## УСЛОВИЕ ЗАДАНИЯ
Напишите продолжение отрывка о борьбе Вильгельма Клитона за Фландрию, начиная сразу после его последнего предложения.

## ИСХОДНЫЙ ОТРЫВОК
Тем не менее в Аррасе собирались аббаты, епископы, архиепископы. Вильгельм Клитон делал то, что должен был делать. Он возвратил епископу Нуайона 12 церквей, которые держал в качестве фьефа, выступил в роли «защитника и поверенного церквей Фландрии». И Церковь его поддержала. Епископ Нуайона объявил интердикт, архиепископ Реймсский и его другие викарные епископы провозгласили анафему. Тьерри Альзасского сразу же поразила болезнь, доказательство того, что дело его было неправедным. Несколько фламандских священников попытались оказать сопротивление, объявляли отлучения. В записи от 12 июня Галберт изумляется: «Может ли священник так околдовать Господа, что граф оказывается в изгнании?» Но Господь не поддался обольщению, о чем объявил во всеуслышание. В самом деле, он даровал Вильгельму победу в одном из сражений. Кающееся воинство (рыцари обрезали себе волосы, сняли парадные одеяния; граф должным образом исповедовался в своих грехах) обратило в бегство противника — неправедную рать. Фламандцы понесли наказание, которое они полностью заслужили. Разве не дерзнули они распорядиться графской дблжностью? Но затем случилось неожиданное несчастье. 27 июля 1128 г. Господь явил свою мощь, положив конец беспорядку. Он допустил, чтобы Клитон был убит вблизи Алоста (Алста). Сразу же все остановилось, закончился и дневник, который вел Галберт.

## ФРАГМЕНТ ДАННЫХ
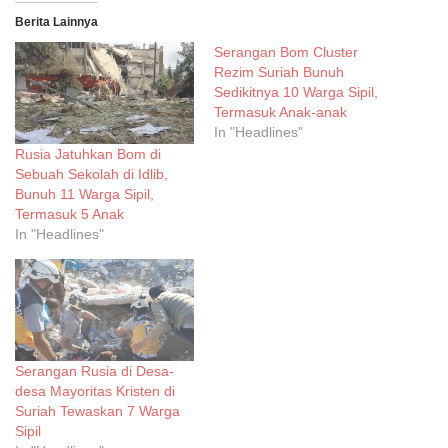
Berita Lainnya
Serangan Bom Cluster
Rezim Suriah Bunuh
Sedikitnya 10 Warga Sipil,
Termasuk Anak-anak
In "Headlines"
Rusia Jatuhkan Bom di
Sebuah Sekolah di Idlib,
Bunuh 11 Warga Sipil,
Termasuk 5 Anak
In "Headlines"
Serangan Rusia di Desa-
desa Mayoritas Kristen di
Suriah Tewaskan 7 Warga
Sipil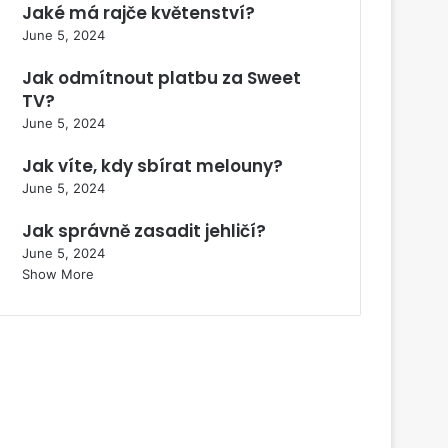
Jaké má rajče květenství?
June 5, 2024
Jak odmítnout platbu za Sweet
TV?
June 5, 2024
Jak víte, kdy sbírat melouny?
June 5, 2024
Jak správně zasadit jehličí?
June 5, 2024
Show More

## ОТВЕТ НА ЗАДАНИЕ
Взгляд Галберта на события оказывается вполне современным, а рассуждения о политике — весьма содержательными, его дневник позволяет поэтому внезапно обнаружить в одной определенной точке то, что я пытаюсь распознать, — как постепенно примитивное мышление уступало место мышлению рациональному, семейные связи — связям публичным, феодальная раздробленность — монархической концентрации. Именно поэтому я столь подробно передавал рассказ Галберта. Но этот рассказ завершается вопросом: почему произошло столь явное изменение Божественной воли? По своему милосердию Господь избавил Фландрию от порочного князя. Посредством какой-то симонии Вильгельм приобрел княжество и оказался тираном. В течение некоторого времени этот злой человек был орудием в руках Господа, каравшего Фландрию за грех, которым она себя запятнала полвека назад, — за кровавую узурпацию Роберта Фриза.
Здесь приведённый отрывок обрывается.